Kiss began a five-concert tour of Japan this week.

In Australia, Simmons said of Islam: “This is a vile culture and if you think for a second that it’s willing to just live in the sands of God’s armpit you’ve got another thing coming,” Simmons said during an interview on Melbourne’s 3AW radio.

Streisand ordered to pay fees

Los Angeles — Barbra Streisand must pay $177,000 in legal fees incurred by an amateur photographer who fended off a $10 million lawsuit over aerial photographs he took showing her Malibu estate.

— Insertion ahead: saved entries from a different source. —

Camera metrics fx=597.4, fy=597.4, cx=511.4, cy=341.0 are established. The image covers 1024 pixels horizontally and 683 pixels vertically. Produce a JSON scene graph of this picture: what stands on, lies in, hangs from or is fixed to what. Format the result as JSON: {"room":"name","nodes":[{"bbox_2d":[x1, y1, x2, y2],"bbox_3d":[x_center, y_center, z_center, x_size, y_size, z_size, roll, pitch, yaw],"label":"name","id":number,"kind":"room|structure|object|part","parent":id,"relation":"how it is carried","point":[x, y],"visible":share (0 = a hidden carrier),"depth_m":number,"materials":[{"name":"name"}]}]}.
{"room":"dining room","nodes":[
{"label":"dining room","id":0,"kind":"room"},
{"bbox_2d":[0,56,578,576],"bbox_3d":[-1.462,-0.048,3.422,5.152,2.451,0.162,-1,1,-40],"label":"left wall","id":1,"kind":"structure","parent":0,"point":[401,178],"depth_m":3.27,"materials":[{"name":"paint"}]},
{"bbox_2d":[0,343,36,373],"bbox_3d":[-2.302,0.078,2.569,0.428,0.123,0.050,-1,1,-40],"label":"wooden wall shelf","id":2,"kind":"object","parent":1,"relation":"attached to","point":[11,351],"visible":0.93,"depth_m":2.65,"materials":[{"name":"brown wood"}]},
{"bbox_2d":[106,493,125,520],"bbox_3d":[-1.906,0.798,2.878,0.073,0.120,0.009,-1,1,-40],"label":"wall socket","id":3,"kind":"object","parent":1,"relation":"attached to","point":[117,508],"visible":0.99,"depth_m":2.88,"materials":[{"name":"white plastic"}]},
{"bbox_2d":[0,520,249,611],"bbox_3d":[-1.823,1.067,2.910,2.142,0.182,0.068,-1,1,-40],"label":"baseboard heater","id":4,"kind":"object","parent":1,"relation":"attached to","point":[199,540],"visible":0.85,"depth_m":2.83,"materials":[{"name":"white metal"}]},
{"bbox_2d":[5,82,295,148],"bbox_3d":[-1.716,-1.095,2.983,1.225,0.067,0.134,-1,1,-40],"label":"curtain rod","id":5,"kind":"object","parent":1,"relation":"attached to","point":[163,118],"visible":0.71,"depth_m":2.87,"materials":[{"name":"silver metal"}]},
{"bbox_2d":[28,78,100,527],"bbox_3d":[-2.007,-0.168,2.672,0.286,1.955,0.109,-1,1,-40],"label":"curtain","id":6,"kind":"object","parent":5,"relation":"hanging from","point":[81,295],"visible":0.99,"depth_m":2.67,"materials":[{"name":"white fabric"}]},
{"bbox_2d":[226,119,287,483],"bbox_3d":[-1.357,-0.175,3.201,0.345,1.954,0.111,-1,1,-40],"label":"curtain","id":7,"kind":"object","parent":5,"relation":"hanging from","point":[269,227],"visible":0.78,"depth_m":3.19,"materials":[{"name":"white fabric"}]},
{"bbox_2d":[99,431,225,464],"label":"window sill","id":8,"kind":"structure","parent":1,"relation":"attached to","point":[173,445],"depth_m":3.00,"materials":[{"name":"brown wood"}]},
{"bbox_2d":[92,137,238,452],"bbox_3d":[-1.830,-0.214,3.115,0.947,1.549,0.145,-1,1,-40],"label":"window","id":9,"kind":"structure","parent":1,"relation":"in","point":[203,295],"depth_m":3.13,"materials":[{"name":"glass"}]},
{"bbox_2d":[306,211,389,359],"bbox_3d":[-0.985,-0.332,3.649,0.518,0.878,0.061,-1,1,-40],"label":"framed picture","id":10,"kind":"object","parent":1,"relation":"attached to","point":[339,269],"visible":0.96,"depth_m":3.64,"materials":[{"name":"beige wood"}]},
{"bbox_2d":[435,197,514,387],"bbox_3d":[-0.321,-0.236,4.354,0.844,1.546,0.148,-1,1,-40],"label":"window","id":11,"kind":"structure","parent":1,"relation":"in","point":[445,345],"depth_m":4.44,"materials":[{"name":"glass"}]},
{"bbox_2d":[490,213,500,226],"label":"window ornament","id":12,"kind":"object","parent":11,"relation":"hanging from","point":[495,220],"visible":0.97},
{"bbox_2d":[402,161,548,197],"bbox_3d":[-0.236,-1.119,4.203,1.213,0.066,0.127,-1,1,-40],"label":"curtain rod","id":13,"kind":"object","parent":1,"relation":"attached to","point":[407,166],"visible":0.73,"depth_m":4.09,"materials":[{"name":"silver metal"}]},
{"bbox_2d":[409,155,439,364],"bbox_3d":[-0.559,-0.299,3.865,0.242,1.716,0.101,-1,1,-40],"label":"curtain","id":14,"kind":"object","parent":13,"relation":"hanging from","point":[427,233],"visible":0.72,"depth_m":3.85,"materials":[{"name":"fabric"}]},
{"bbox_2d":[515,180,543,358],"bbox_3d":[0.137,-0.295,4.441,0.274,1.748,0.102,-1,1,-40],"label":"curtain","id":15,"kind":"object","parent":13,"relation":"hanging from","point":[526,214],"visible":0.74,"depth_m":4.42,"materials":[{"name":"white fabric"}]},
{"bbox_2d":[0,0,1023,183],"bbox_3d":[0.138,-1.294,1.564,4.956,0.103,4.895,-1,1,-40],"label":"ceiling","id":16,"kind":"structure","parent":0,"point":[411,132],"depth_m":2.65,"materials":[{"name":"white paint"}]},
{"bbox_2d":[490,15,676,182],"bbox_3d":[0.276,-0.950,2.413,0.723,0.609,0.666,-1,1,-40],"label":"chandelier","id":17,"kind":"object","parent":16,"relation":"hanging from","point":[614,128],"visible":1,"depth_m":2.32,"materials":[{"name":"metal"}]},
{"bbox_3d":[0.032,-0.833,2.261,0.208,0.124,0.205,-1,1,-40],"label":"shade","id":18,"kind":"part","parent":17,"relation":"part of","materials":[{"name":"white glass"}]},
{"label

Streisand’s lawsuit against retired software entrepreneur Kenneth Adelman claimed the photos showed details of her estate that can’t be seen from the street. She alleged they could increase a problem she already has with stalkers.

Adelman said he posted the photos as part of his scientific research on coastline conservation. He has posted more than 12,000 photos on his California Coastal Records Project Web site.

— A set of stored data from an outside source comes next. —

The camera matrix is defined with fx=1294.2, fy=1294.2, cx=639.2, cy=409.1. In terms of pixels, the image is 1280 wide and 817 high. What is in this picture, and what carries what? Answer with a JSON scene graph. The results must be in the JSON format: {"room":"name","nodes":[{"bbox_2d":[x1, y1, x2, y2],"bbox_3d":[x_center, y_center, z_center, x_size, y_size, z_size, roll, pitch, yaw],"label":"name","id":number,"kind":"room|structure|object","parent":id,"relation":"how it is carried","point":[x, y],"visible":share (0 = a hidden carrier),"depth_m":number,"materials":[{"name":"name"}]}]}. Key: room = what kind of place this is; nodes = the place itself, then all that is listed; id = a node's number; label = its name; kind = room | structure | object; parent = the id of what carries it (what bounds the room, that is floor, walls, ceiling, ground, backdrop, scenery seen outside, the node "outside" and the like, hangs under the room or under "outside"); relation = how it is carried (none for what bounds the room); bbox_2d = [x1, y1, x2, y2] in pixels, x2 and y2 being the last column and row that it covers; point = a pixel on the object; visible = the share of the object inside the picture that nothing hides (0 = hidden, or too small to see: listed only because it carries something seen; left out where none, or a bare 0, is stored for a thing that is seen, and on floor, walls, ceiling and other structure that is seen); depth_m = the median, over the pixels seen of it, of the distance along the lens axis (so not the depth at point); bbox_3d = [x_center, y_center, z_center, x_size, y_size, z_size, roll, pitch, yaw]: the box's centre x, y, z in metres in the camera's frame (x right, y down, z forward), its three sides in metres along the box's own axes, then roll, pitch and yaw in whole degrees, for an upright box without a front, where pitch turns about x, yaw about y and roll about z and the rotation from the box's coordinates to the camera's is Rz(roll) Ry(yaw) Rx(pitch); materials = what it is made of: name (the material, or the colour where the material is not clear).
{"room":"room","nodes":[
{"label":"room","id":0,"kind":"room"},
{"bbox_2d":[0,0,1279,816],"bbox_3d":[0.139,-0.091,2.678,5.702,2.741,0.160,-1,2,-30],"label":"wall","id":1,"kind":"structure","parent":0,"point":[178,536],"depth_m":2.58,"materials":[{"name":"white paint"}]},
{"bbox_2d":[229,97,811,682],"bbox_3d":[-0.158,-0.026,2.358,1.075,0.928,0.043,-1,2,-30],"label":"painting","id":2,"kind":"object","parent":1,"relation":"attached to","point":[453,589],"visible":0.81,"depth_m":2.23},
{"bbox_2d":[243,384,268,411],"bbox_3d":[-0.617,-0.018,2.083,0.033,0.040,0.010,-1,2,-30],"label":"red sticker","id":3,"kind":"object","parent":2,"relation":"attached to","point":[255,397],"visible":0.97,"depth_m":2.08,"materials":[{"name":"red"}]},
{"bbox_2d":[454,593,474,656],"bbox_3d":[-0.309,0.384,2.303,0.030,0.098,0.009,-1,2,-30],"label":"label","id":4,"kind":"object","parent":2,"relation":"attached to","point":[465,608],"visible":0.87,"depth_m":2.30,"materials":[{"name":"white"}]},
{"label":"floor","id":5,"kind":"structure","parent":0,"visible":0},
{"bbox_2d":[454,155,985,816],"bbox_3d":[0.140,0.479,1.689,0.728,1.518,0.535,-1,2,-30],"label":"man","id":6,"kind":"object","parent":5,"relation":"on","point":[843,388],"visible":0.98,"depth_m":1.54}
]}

Superior Court Judge Allan J. Goodman dismissed the lawsuit in December.

Beckham on cutting edge

Boston — British soccer star David Beckham has signed a three-year marketing deal with Gillette to promote the company’s razors and blades, the Boston-based firm said.

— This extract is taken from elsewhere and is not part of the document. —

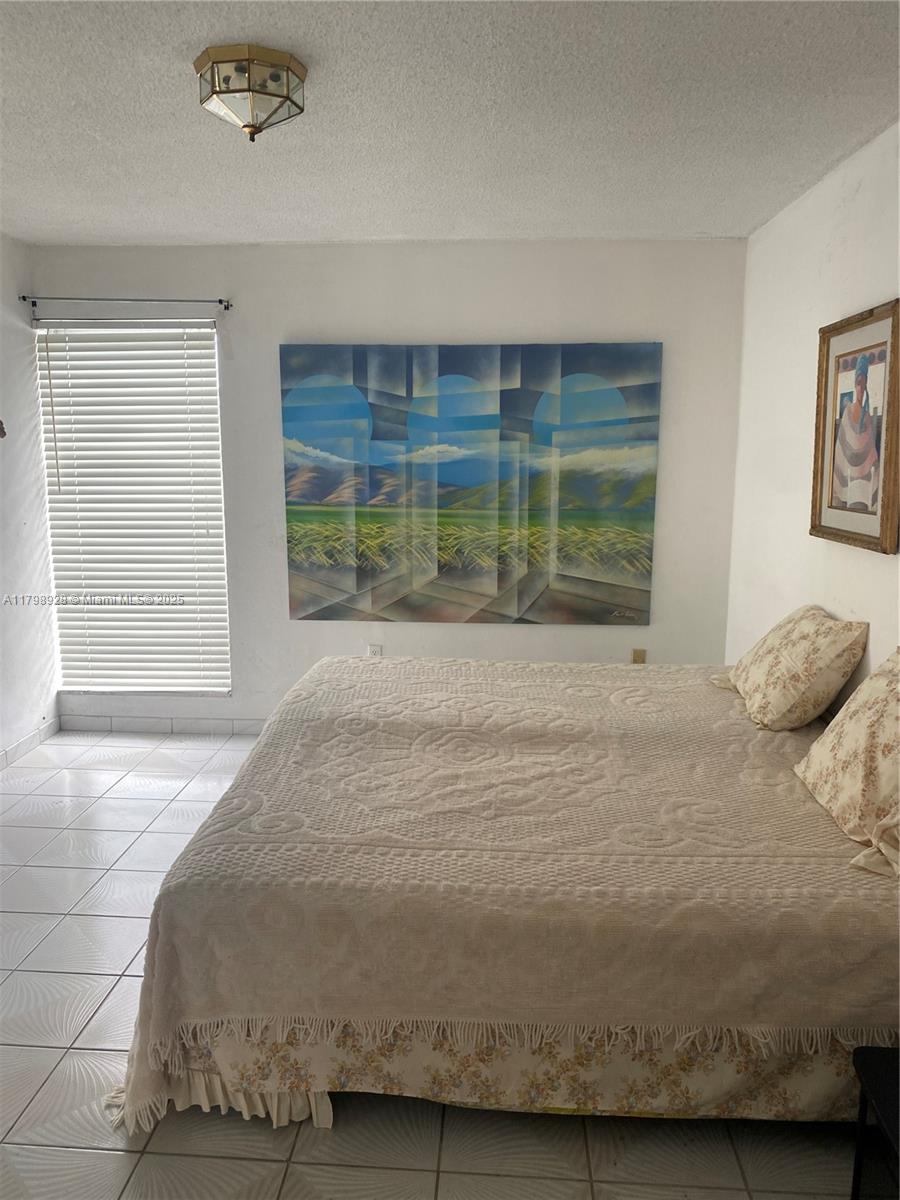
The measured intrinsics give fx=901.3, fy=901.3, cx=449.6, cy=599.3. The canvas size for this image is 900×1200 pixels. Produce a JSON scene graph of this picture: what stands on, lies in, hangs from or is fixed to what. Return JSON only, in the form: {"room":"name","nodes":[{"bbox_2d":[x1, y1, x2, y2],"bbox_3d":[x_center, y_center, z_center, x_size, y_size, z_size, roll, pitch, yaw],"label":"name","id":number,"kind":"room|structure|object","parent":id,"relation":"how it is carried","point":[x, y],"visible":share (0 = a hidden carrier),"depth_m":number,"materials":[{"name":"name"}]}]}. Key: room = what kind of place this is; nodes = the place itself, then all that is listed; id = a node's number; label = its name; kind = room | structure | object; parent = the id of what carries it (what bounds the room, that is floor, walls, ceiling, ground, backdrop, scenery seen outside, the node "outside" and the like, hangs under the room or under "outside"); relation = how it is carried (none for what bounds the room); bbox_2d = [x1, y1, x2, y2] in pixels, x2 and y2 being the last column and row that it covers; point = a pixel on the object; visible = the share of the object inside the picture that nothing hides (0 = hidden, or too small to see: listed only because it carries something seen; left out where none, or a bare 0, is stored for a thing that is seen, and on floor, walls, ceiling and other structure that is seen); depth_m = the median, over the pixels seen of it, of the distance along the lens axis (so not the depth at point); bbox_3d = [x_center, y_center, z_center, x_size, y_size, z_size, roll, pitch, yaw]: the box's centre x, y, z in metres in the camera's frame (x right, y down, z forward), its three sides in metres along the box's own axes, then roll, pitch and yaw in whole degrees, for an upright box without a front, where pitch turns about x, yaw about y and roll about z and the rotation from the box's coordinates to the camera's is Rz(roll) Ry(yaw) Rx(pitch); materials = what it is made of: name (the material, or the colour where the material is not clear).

Beckham, the 29-year-old Real Madrid midfielder, will be featured in Gillette’s worldwide consumer advertising and promotional campaigns for its grooming products. Terms of the deal weren’t disclosed Thursday.

Gillette will launch ads featuring Beckham in Europe next month, and they are expected to hit the United States in July. He will be marketed as “Gillette’s stylish, well-groomed man.”

Book: Charles, father struck deal

London — Princess Diana believed her husband, Prince Charles, was given permission by his father to return to his longtime love, Camilla Parker Bowles, after five years of marriage, according to Diana’s former butler.

In excerpts published Thursday from a new chapter for his best-selling book, “A Royal Duty,” Paul Burrell says the princess felt she had been “sold to the royal family” to “produce an heir and a spare” — a reference to the couple’s two sons.

Burrell said Diana, who died in a Paris car crash in 1997, told him Charles declared during a row that his father, Prince Philip, had agreed he could return to Parker Bowles if the marriage to Diana did not work after five years.

The prince’s Clarence House office refused to comment.